**WHAT IS NEEDED:** Continue the passage on the framework for constructing an ITSC, starting after its last sentence.

Most of the studies found corresponded to IEEE Xplore (with 70% of the total), and the sources with the fewest studies were the AIS Electronic Library and Science Direct with 3%, as shown in Table 2. A detailed explanation of the 30 selected articles can be found in Section 4.2 and Section 4.3.

3.2. Framework for the Construction of the Proposal

This proposal was constructed based on the framework shown in Figure 3.

As shown in Figure 3, phase 1 covers the construction of the solution, where a model is initially defined to learn from a knowledge base. This learning is done using the requests (or incidents) and its cataloging of the departments or IT areas of organizations that have the ITSC implemented. Phase 2 can be executed N times in institutions that wish to build an ITSC.

3.3. Considerations for the Development of the Case Study

Phase 1, corresponding to the “construction of the solution”, was created with a knowledge base of four public institutions, in this case, corresponding to decentralized municipal autonomous governments, from which 1699 requests (requirements or incidents) were recovered with their respective catalogs.

**MATERIAL SUPPLIED:**
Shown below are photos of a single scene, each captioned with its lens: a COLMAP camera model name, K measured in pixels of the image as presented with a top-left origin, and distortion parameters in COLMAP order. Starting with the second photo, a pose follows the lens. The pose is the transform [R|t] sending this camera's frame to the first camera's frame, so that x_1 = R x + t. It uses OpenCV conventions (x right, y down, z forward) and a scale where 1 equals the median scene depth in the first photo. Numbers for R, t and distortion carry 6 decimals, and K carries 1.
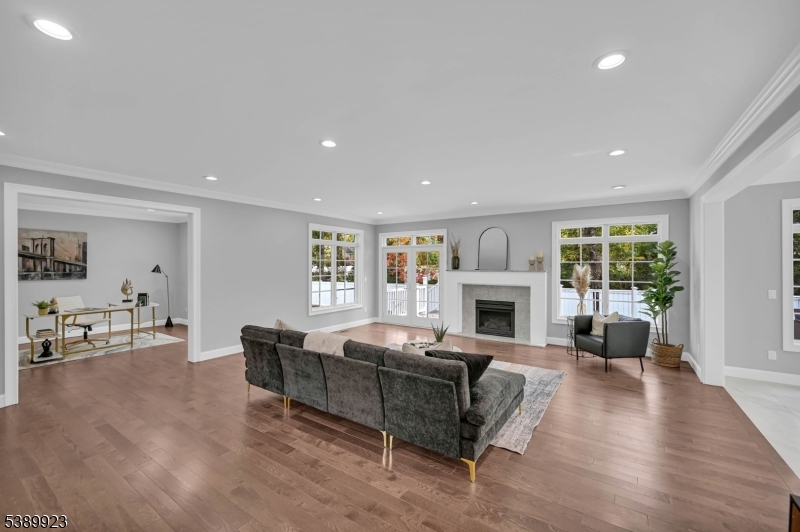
lens RADIAL K [[324.1, 0, 400.0], [0, 324.1, 266.0], [0, 0, 1]] dist [0.001508, 0.000057]
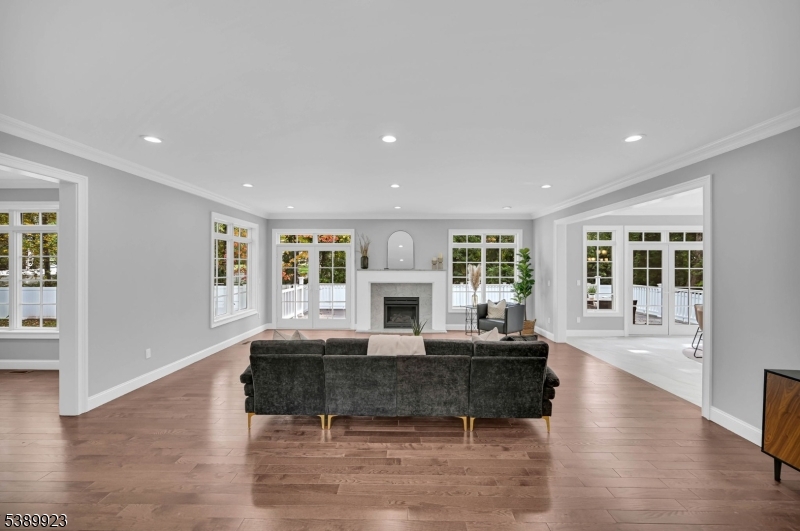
lens RADIAL K [[324.1, 0, 400.0], [0, 324.1, 265.5], [0, 0, 1]] dist [0.001508, 0.000057]
pose [[0.836612, 0.000125, 0.547796, -0.367240], [-0.000269, 1.000000, 0.000182, -0.000476], [-0.547796, -0.000300, 0.836612, 0.089607]]
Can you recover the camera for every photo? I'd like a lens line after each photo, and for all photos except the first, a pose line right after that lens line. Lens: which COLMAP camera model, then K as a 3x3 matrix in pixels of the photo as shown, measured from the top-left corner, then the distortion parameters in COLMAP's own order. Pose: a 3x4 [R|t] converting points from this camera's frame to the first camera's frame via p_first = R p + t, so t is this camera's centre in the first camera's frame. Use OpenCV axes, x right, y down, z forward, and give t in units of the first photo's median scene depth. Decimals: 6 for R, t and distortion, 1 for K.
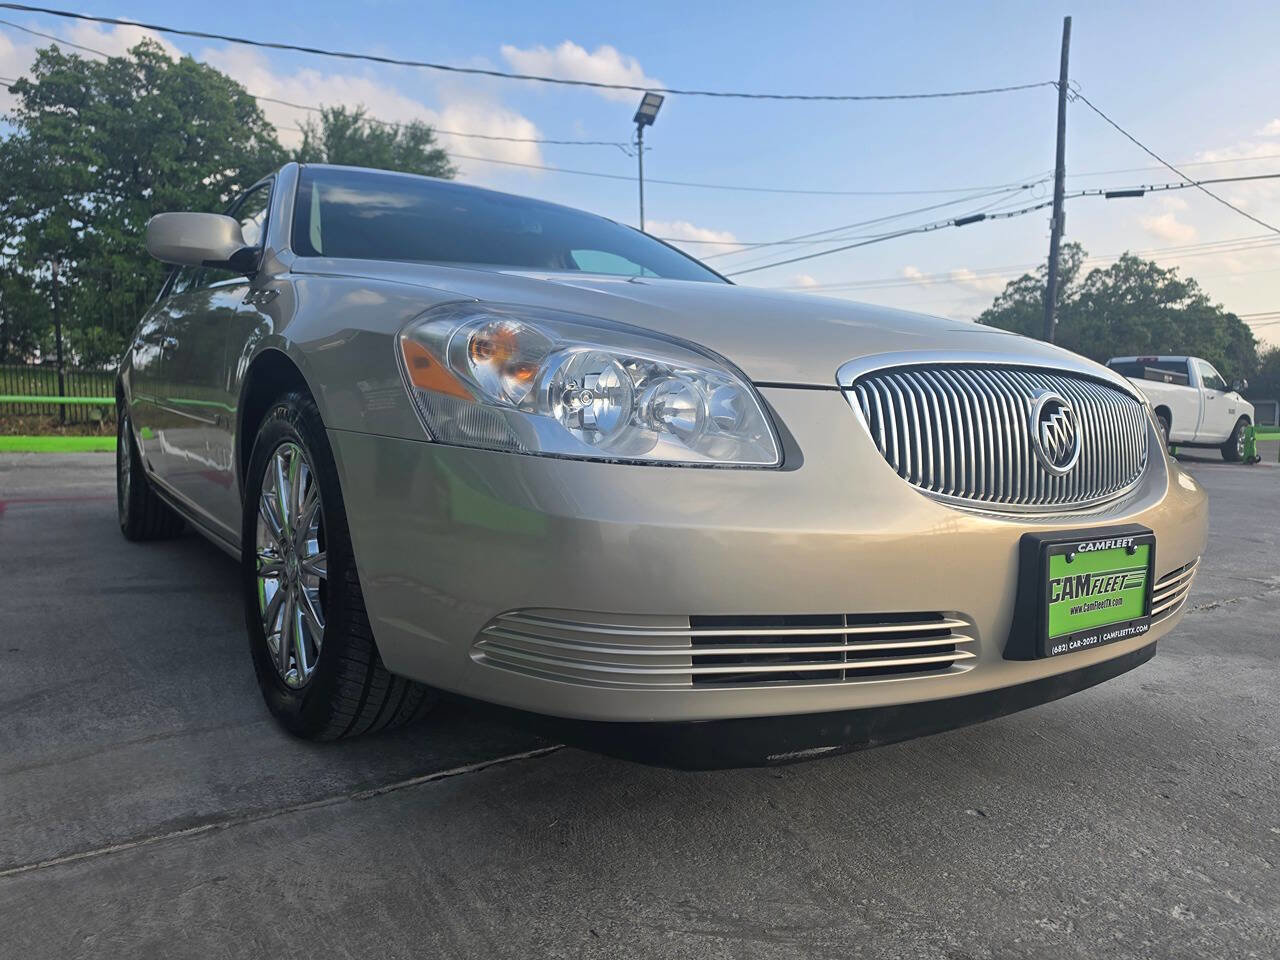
lens RADIAL K [[892.9, 0, 647.5], [0, 892.9, 484.3], [0, 0, 1]] dist [0.004934, -0.005425]
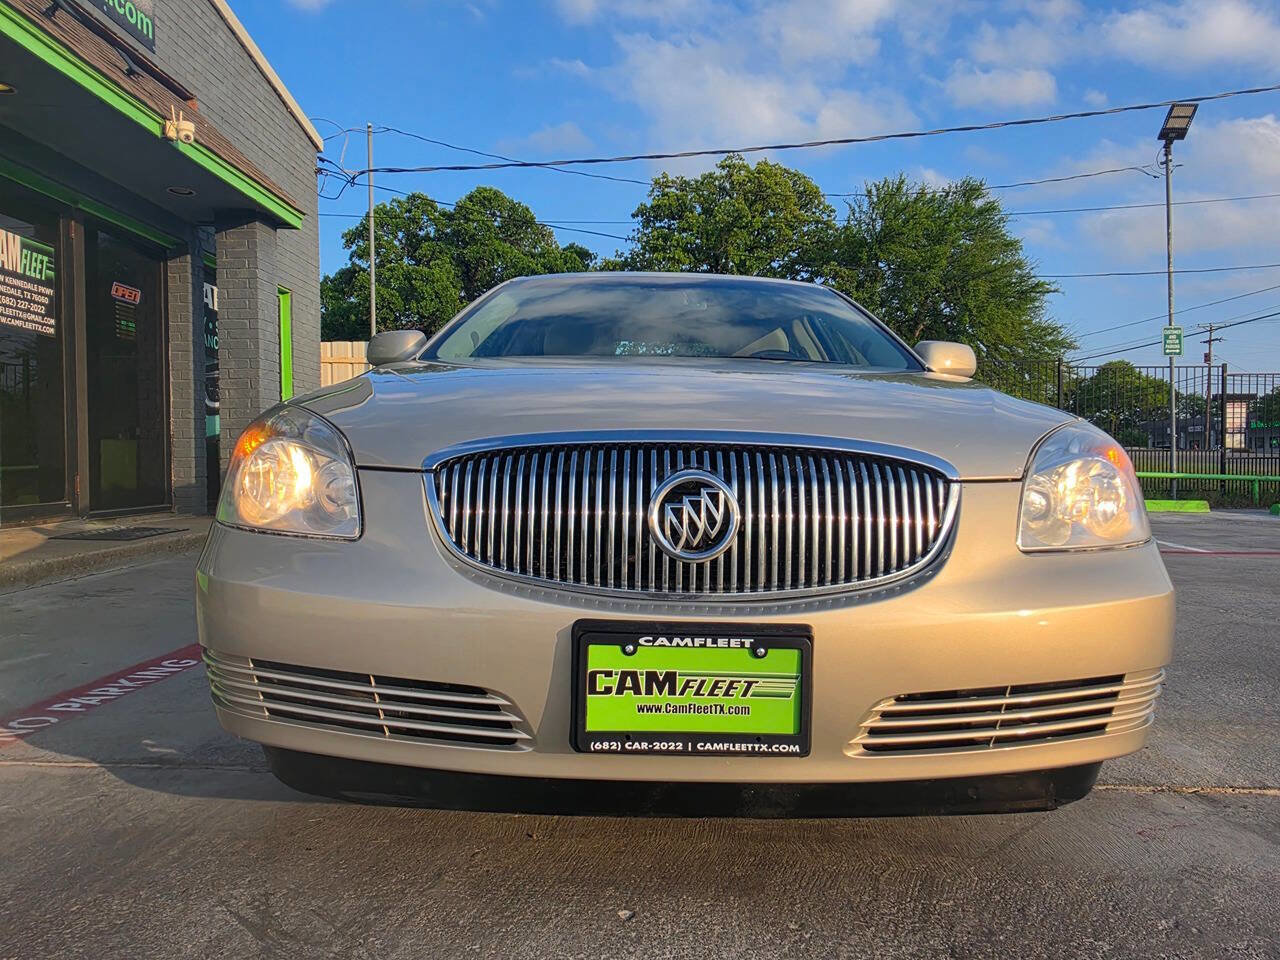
lens RADIAL K [[904.7, 0, 665.5], [0, 904.7, 460.6], [0, 0, 1]] dist [0.010054, 0.001756]
pose [[0.822996, -0.009104, -0.567974, 0.961924], [-0.041062, 0.996302, -0.075468, -0.041460], [0.566560, 0.085432, 0.819580, 0.211277]]
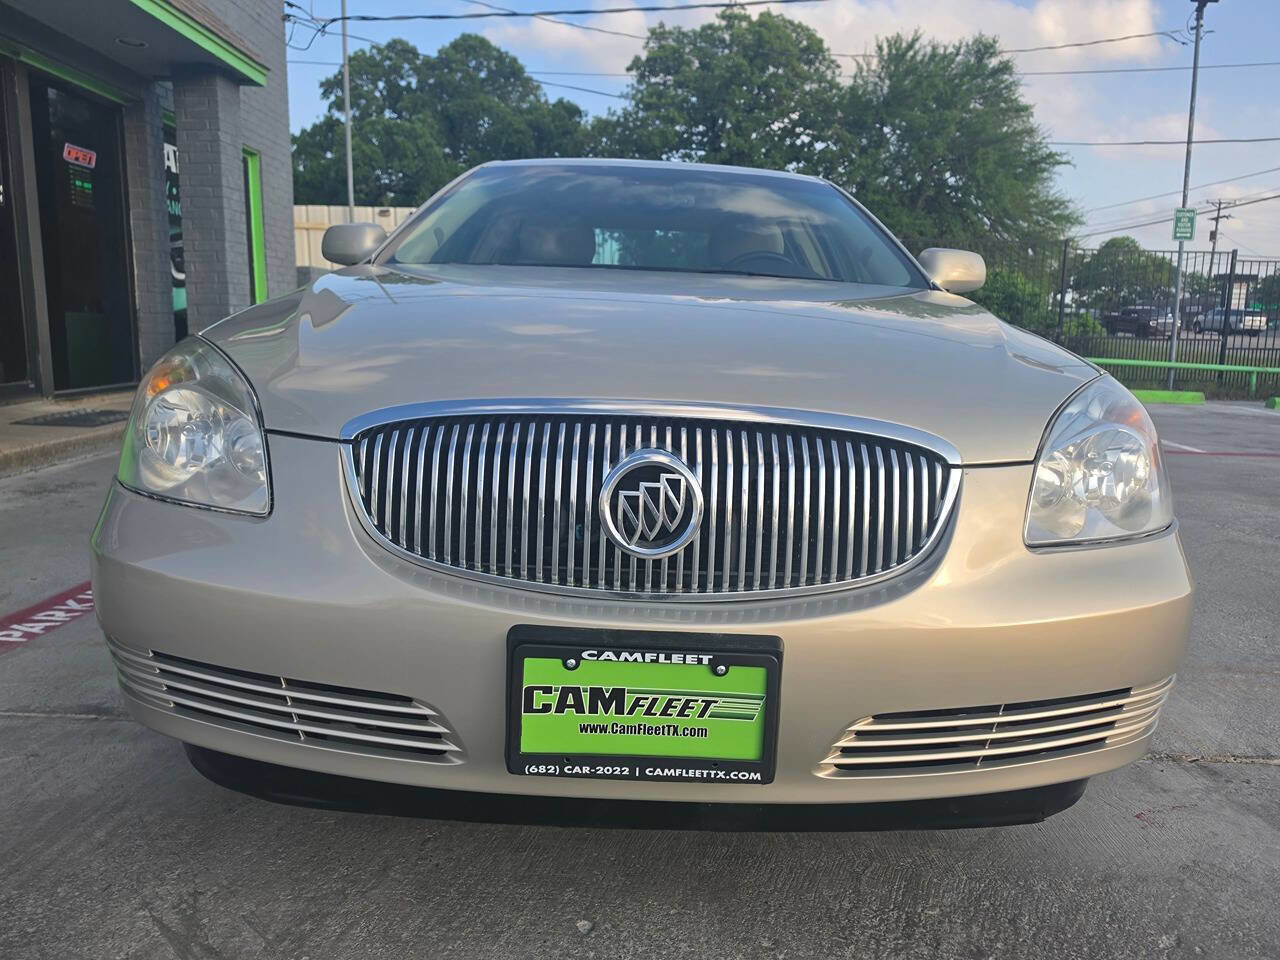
lens RADIAL K [[907.7, 0, 653.3], [0, 907.7, 454.6], [0, 0, 1]] dist [0.001850, -0.003103]
pose [[0.820984, 0.087914, -0.564142, 0.908427], [-0.063441, 0.996002, 0.062889, -0.152442], [0.567415, -0.015842, 0.823280, 0.334979]]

**WRITTEN ANSWER:**
To develop the case study (that is, to apply phase 2 of the proposal), a public institution was chosen from the province of Manabí, Republic of Ecuador. Specifically, we chose a municipal decentralized autonomous government with an IT department and no ITSC. The IT department has a chief or area coordinator and six IT workers who attend to the requests of IT users that provide ITSs to the department in which the proposal was applied. Therefore, a registry of requests available for the department to identify their services and build an ITSC was included. To evaluate this proposal, we used the quality factors to evaluate artifacts for the construction of an ITSC, as proposed by Moody et al. [30] (see Appendix A), since it was used in several investigations, such as those carried out by Mendes et al. [6], Rosa et al. [16], and Gama et al. [31].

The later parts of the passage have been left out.